Saved entries:
--*--

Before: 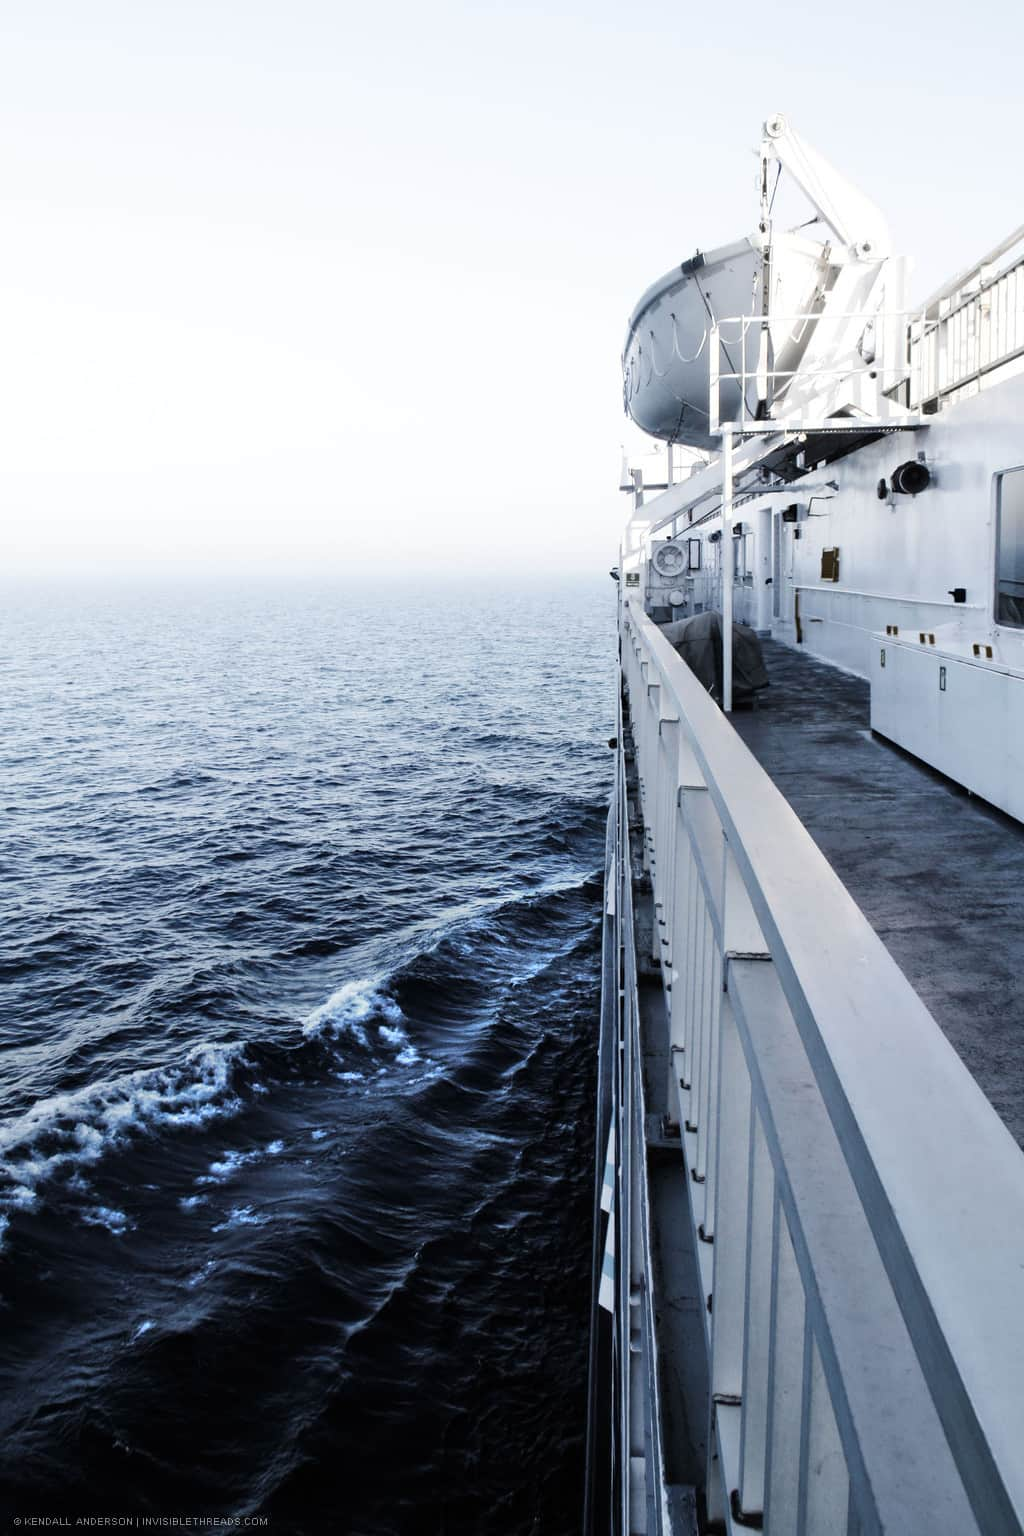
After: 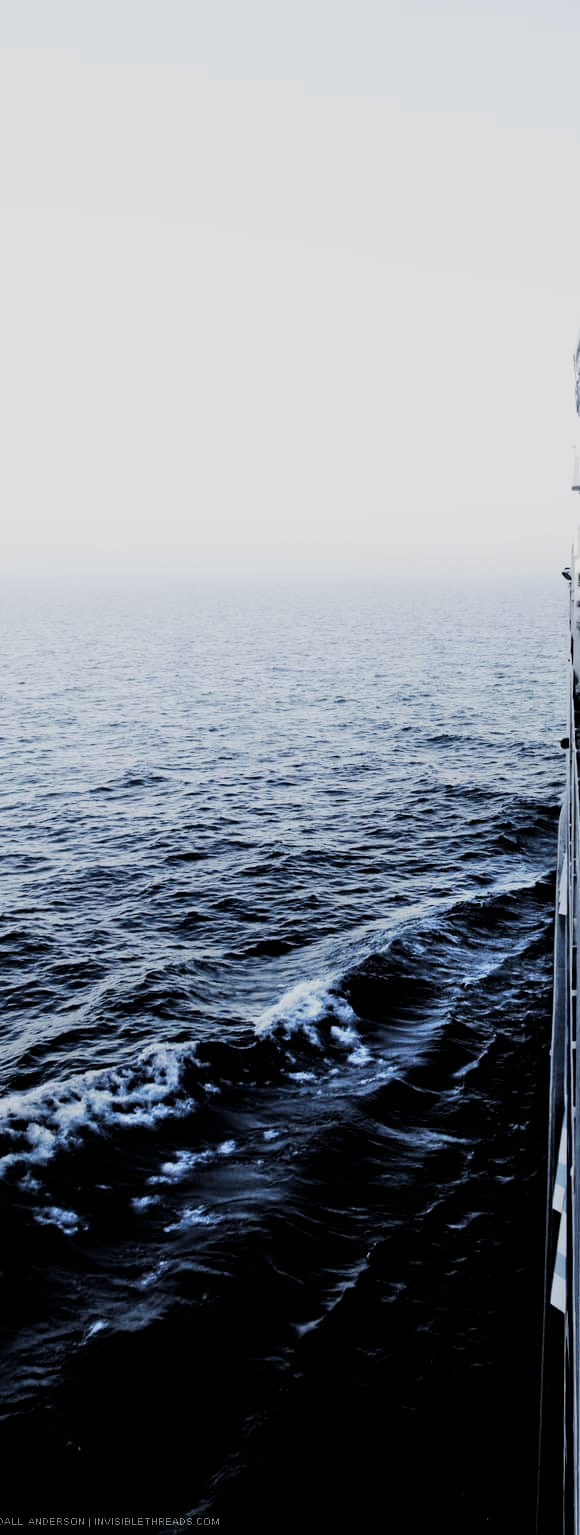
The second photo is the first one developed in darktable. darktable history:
filmic rgb: black relative exposure -5.07 EV, white relative exposure 3.96 EV, hardness 2.88, contrast 1.188, highlights saturation mix -31.04%
crop: left 4.771%, right 38.575%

--*--

• [Required task]
Copy out the material above word for word, but leave the pictures out.

• [Exercise response]
Before: 
After: 
The second photo is the first one developed in darktable. darktable history:
filmic rgb: black relative exposure -5.07 EV, white relative exposure 3.96 EV, hardness 2.88, contrast 1.188, highlights saturation mix -31.04%
crop: left 4.771%, right 38.575%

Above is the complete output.